Economist David Henderson objects to this view. He writes:
By using the words "gimmick" and "perceived," Paul makes it sound as if the purpose of the chained CPI is to trick people into thinking that their cost of living has not gone up as much as the old CPI said. That's not true. The purpose of the chained CPI is to get a more accurate read on how much the cost of living has gone up.
But how can chained CPI not be a distortion? Henderson, himself, writes:
 When the price of one good rises a lot and the price of another good rises a little or not at all, and those goods are, in many people's minds, substitutes, people will tend to substitute out of the good whose price has risen more and into the good whose price has risen less. So the purpose of the chained CPI is to take account of that in order to estimate the cost of achieving a given level of utility.
First off, if the price of one good rises and therefore I substitute a lower priced good, my standard of living has indeed been altered. If I like steak, but the price of steak rises beyond my budget and I substitute a Mrs. Stouffer's television dinner, Henderson may not see the decline in my standard of living that has occurred, nevertheless in my mind as consumer, the decline is pretty damn obvious. I have made a substitution, not because I see the two products as nearly identical but because the price increase for steak has pushed it out of my budget. Henderson is wrong in implying that because I am substituting one good for another that I see the two products as early identical.

Second, Henderson pulls out of his hat the use of "utility" as though it were somehow a calculatable cardinal number. There is no such calculatable number. Austrian economics teaches us that all we can do is rank our values on a value scale.

As Murray Rothbard put it:
It is important to realize that there is never any possibility of measuring increases or decreases in happiness or satisfaction. Not only is it impossible to measure or compare changes in the satisfaction of different people; it is not possible to measure changes in the happiness of any given person. In order for any measurement to be possible, there must be an eternally fixed and objectively given unit with which other units may be compared. There is no such objective unit in the field of human valuation.

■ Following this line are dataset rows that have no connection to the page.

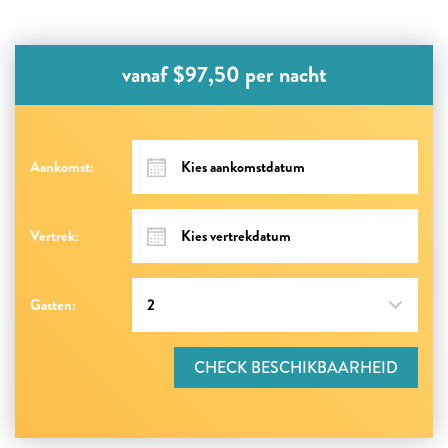
vanaf $97,50 per nacht
Aankomst:
Vertrek:
Gasten:
CHECK BESCHIKBAARHEID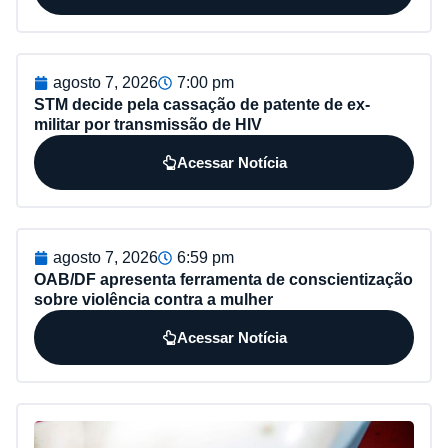
agosto 7, 2026
7:00 pm
STM decide pela cassação de patente de ex-
militar por transmissão de HIV
Acessar Notícia
agosto 7, 2026
6:59 pm
OAB/DF apresenta ferramenta de conscientização
sobre violência contra a mulher
Acessar Notícia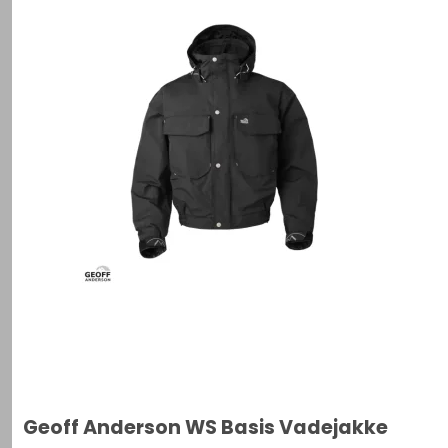
Geoff Anderson WS Basis Vadejakke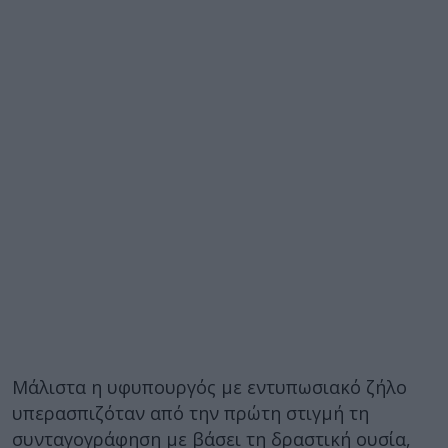
Μάλιστα η υφυπουργός με εντυπωσιακό ζήλο
υπερασπιζόταν από την πρώτη στιγμή τη
συνταγογράφηση με βάσει τη δραστική ουσία,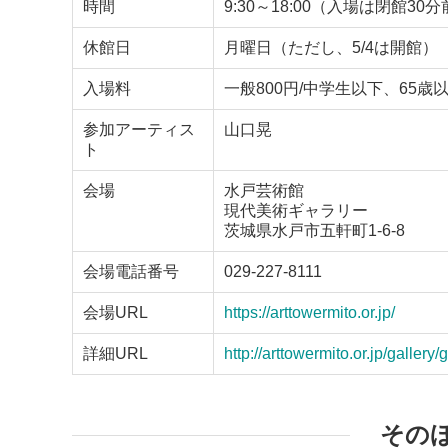
時間
9:30～18:00（入場は閉館30
休館日
月曜日（ただし、5/4は開館）
入場料
一般800円/中学生以下、65
参加アーティス
山口晃
ト
会場
水戸芸術館
現代美術ギャラリー
茨城県水戸市五軒町1-6-8
会場電話番号
029-227-8111
会場URL
https://arttowermito.or.jp/
詳細URL
http://arttowermito.or.jp/gallery
その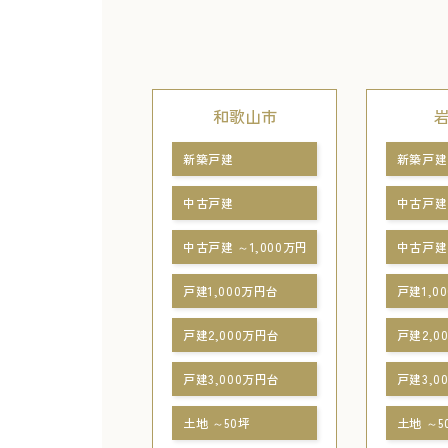
和歌山市
新築戸建
新築戸建
中古戸建
中古戸建
中古戸建 ～1,000万円
中古戸建 
戸建1,000万円台
戸建1,0
戸建2,000万円台
戸建2,0
戸建3,000万円台
戸建3,0
土地 ～50坪
土地 ～5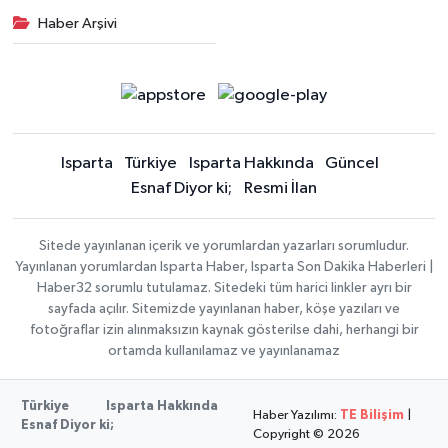
Haber Arşivi
Isparta
Türkiye
Isparta Hakkında
Güncel
Esnaf Diyor ki;
Resmi İlan
Sitede yayınlanan içerik ve yorumlardan yazarları sorumludur.
Yayınlanan yorumlardan Isparta Haber, Isparta Son Dakika Haberleri |
Haber32 sorumlu tutulamaz. Sitedeki tüm harici linkler ayrı bir
sayfada açılır. Sitemizde yayınlanan haber, köşe yazıları ve
fotoğraflar izin alınmaksızın kaynak gösterilse dahi, herhangi bir
ortamda kullanılamaz ve yayınlanamaz
Türkiye
Isparta Hakkında
Haber Yazılımı:
TE Bilişim
|
Esnaf Diyor ki;
Copyright © 2026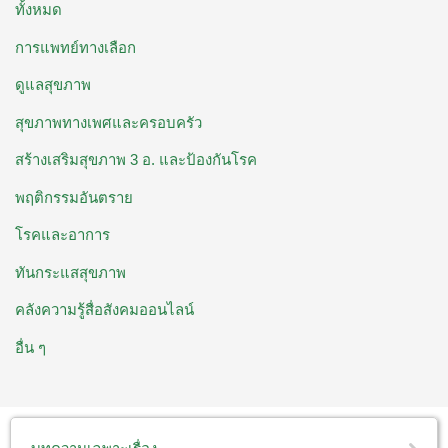
ทั้งหมด
การแพทย์ทางเลือก
ดูแลสุขภาพ
สุขภาพทางเพศและครอบครัว
สร้างเสริมสุขภาพ 3 อ. ​และป้องกันโรค
พฤติกรรมอันตราย
โรคและอาการ
ทันกระแสสุขภาพ
คลังความรู้สื่อสังคมออนไลน์
อื่น ๆ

The individual must determine subjectively for himself whether he is better or worse off as a result of any change. His preference can only be expressed in terms of simple choice, or rank. Thus, he can say, "I am better off" or "I am happier" because he went to a concert instead of playing bridge (or "I will be better off" for going to the concert), but it would be completely meaningless for him to try to assign units to his preference and say, "I am two and a half times happier because of this choice than I would have been playing bridge." Two and a half times what? There is no possible unit of happiness that can be used for purposes of comparison and, hence, of addition or multiplication. Thus, values cannot be measured; values or utilities cannot be added, subtracted, or multiplied. They can only be ranked as better or worse. A man may know that he is or will be happier or less happy, but not by "how much," not by a measurable quantity.[...].

Human actors value means strictly in accordance with their valuation of the ends that they believe the means can serve.[...] it must be emphasized that "utility" is not a cardinal quantity subject to the processes of measurement, such as addition, multiplication, etc. It is a ranked number expressible only in terms of higher or lower order in the preferences of men.
All that we know, when a person substitutes  product A for product B, because the price of product A has gone up, is that the new state of affairs must be a situation that is worse off for the consumer, because he chose against such selection of goods he, when the price of product A was lower.

Thus, Dr. Paul's charge that chained CPI is a gimmick that distorts the true impact of rising prices is a legitimate charge.

(ht William Hardwick)


  1. Robert, dog food and other meat byproducts are just as healthy and delicious as steak; everyone knows this!

    Let them eat dog food!

    1. Love it!

      So, if I can't afford what I love- stone crab claws, filet mignon, lamb chops- and must use canned tuna, McD's burger and goat stew as substitutes, the patrons of my restaurant will still pay happily for the less expensive item.

      Where do these submoronic tools get this shit?!?

    2. They get this submoronic shit from their teachers at Princeton, Harvard, Yale, Berkeley and other Elite Universities.

  2. This is what happens when you are way up your ivory tower and you substitute 'logical thinking', for a myopic focus of 'numbers on the left or right side of an equation' to determine 'a persons happiness'.